'Quella che dobbiamo combattere è una battaglia di cultura, per abbattere i pregiudizi sul pesce di allevamento, che non è affatto un prodotto di serie B, e per promuovere i prodotti locali anche nella ristorazione pubblica, come mense scolastiche e ospedali, quello che viene definito 'catering sociale'.
Secondo Pier Antonio Salvador, presidente di Api, l’Associazione italiana piscicoltori, unico sindacato professionale per l’acquacoltura, le nuove sfide devono portare proprio nella direzione di un approccio più 'friendly' da parte dei consumatori verso il pesce di allevamento. 'Anche perché riteniamo che il pesce di acquacoltura meglio soddisfi le esigenze di carattere 'sociale', puntualizza Salvador, 'dando la possibilità a tutti, anche alle categorie meno abbienti, di poter mangiare almeno due volte la settimana il pesce, che è la soglia minima da rispettare per una dieta varia e un’alimentazione equilibrata'.
C’è poi un altro ruolo, legato alla salvaguardia dell’ambiente marino, che fa pendere la bilancia verso l’acquacoltura, secondo il numero uno dell’Api: 'Ricorrendo ai pesci d’allevamento non depauperiamo il mare, i laghi e i fiumi di pesce selvaggio e allo stesso tempo, rispettando le regole per un’acquacoltura sostenibile, non creiamo ulteriori fonti di inquinamento'.
La direzione intrapresa dal mercato è quella giusta. Il gradimento dei pesci di allevamento, pur con le difficoltà ricordate, sta lentamente acquisendo punti. 'Nell’Unione europea circa il 50% del pesce consumato è di acquacoltura'.
Resta da promuovere l’aspetto relativo alla tipicità del prodotto.
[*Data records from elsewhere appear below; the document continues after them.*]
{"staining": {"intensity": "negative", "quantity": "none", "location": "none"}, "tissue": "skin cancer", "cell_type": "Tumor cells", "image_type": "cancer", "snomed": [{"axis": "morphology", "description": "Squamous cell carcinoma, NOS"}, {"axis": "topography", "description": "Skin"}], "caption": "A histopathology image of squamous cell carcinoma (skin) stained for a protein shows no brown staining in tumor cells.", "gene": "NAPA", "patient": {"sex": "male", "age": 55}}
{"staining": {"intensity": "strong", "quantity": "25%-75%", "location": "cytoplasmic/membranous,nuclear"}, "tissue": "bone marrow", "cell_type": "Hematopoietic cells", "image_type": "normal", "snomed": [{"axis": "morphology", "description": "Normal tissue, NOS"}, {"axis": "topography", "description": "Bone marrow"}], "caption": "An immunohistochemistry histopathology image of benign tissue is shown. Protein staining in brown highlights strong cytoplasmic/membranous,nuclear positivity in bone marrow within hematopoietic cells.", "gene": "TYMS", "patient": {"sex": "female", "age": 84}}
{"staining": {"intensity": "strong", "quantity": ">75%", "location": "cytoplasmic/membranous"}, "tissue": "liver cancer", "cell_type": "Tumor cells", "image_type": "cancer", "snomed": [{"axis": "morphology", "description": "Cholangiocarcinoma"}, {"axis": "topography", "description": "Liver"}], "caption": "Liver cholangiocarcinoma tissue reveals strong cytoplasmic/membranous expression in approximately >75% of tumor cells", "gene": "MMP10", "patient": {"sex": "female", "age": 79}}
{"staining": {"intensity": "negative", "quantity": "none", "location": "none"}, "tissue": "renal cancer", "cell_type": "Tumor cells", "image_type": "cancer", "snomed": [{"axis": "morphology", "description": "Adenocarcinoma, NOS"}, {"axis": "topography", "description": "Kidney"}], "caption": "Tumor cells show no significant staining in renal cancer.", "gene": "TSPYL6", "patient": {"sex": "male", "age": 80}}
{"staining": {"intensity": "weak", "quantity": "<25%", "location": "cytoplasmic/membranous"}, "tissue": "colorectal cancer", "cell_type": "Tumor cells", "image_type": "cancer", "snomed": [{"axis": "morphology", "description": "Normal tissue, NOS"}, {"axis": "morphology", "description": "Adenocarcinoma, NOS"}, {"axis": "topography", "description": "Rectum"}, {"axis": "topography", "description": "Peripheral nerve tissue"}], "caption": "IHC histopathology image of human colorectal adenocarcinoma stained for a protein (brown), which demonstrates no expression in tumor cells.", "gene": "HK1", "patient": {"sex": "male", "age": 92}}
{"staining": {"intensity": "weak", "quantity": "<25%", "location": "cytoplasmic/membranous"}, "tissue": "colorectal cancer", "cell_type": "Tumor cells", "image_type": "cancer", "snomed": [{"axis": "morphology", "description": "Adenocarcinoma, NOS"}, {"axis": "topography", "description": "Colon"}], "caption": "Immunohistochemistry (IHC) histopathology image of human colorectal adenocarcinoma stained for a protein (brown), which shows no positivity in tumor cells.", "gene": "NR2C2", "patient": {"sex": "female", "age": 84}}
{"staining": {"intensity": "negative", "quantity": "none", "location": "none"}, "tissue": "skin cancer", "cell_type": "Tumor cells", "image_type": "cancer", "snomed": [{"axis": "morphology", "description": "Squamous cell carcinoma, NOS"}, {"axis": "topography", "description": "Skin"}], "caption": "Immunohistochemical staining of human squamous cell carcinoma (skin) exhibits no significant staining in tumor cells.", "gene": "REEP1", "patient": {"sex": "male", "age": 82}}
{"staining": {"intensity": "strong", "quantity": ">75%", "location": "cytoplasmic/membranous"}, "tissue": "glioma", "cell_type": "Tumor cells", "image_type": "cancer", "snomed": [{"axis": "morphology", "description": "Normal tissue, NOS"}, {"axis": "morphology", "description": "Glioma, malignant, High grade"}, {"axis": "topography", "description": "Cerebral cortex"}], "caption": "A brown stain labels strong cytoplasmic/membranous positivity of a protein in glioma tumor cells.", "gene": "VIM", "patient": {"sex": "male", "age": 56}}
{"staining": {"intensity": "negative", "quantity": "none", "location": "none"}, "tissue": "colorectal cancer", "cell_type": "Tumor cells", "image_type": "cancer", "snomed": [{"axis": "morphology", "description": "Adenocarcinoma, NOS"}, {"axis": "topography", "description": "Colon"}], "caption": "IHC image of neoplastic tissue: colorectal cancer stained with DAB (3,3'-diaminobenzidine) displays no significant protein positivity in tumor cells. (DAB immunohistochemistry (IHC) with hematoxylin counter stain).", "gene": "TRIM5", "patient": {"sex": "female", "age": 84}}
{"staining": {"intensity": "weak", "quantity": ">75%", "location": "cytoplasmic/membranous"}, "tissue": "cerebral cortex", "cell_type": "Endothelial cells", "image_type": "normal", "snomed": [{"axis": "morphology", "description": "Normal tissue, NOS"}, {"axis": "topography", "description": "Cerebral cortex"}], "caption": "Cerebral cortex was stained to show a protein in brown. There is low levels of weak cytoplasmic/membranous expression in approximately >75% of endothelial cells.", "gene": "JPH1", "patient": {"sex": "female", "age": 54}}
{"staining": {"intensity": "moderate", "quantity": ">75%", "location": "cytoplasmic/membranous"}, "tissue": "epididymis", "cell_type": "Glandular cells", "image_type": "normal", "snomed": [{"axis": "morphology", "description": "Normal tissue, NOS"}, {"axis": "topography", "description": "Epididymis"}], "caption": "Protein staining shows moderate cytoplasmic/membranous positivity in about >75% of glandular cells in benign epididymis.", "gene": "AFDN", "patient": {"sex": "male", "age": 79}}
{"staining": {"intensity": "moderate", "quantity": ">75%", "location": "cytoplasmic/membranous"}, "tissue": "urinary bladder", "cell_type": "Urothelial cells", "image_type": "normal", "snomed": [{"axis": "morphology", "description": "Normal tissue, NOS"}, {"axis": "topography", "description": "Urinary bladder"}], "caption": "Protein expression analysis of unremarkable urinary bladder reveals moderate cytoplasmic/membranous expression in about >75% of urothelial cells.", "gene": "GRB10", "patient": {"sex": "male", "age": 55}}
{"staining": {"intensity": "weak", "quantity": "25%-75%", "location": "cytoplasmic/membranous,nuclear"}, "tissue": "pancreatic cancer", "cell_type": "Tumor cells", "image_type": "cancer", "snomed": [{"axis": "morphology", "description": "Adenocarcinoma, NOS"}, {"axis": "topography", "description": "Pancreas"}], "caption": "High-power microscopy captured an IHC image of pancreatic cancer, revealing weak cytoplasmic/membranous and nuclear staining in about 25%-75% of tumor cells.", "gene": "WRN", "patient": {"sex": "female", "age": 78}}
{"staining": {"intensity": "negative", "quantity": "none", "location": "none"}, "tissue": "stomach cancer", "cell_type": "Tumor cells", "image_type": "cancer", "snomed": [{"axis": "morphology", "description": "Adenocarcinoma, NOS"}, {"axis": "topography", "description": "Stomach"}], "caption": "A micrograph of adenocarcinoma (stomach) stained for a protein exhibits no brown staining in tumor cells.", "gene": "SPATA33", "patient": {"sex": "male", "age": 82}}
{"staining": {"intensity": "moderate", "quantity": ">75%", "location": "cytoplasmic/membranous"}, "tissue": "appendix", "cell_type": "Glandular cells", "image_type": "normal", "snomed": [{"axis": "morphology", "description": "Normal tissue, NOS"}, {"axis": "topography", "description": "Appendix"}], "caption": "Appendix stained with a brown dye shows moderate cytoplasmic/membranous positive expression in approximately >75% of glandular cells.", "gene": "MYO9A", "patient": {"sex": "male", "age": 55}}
E qui il presidente Salvador spezza una lancia in favore del ministro delle Politiche agricole, Luca Zaia. 'Sta portando avanti una politica corretta, in favore delle produzioni di casa nostra'. Che tradotto nello specifico per il pesce, significa dare spazio innanzitutto alle trote, specie sulla quale l’Italia è assolutamente autosufficiente, con importanti centri produttivi in tutto il Nord-Est. 'E’ lì che bisogna arrivare', sprona Salvador, 'a portare nelle mense scolastiche le trote, al posto della platessa, del persico e del pangasio'.
In proposito, l’Api sta combattendo da tempo una battaglia contro il pangasio, pesce allevato nel Sud Est Asiatico e importato a prezzi bassissimi anche in Italia. Gli ultimi dati, ad alcuni mesi di distanza, registrano una flessione sull’import di questo pesce. I dati elaborati dalla Commissione europea sui numeri della Fao indicano che solamente nel 2008 sono entrati nell’Unione europea 210 mila tonnellate di filetti congelati di pangasio (di queste 16 mila solamente in Italia). Con un decremento, comunque, del 30% fra l’ultimo trimestre del 2008 e il primo del 2009. Ma con una ripresa piuttosto consistente verso la Russia, che dall’aprile di quest’anno ha riaperto le frontiere per le importazioni di pesce provenienti dal Vietnam.
La riduzione del flusso di pangasio verso l’Italia costituisce, secondo Salvador, una prima vittoria della campagna di informazione promossa da Api. 'E’ inutile, altrimenti, chiedere agli allevatori italiani ed europei di rispettare determinate regole nell’allevamento', osserva Salvador, 'quando non viene applicata una reciprocità in fase commerciale, ma anche nelle fasi preliminari di allevamento, di lavoro, di sicurezza alimentare'.
La soluzione dunque è quella della promozione dei prodotti locali, una sorta di chilometro zero' anche per l’acquacoltura. In attesa di fare chiarezza anche sulle modalità dell’offerta del pesce. Salvador è lapidario: 'Basta portare sui banchi del pesce prodotti decongelati, perché su questa tipologia non abbiamo un controllo adeguato. Facciamo spazio a due categorie, fresco e congelato. Avremmo riflessi positivi per tutta la filiera e per il consumatore'.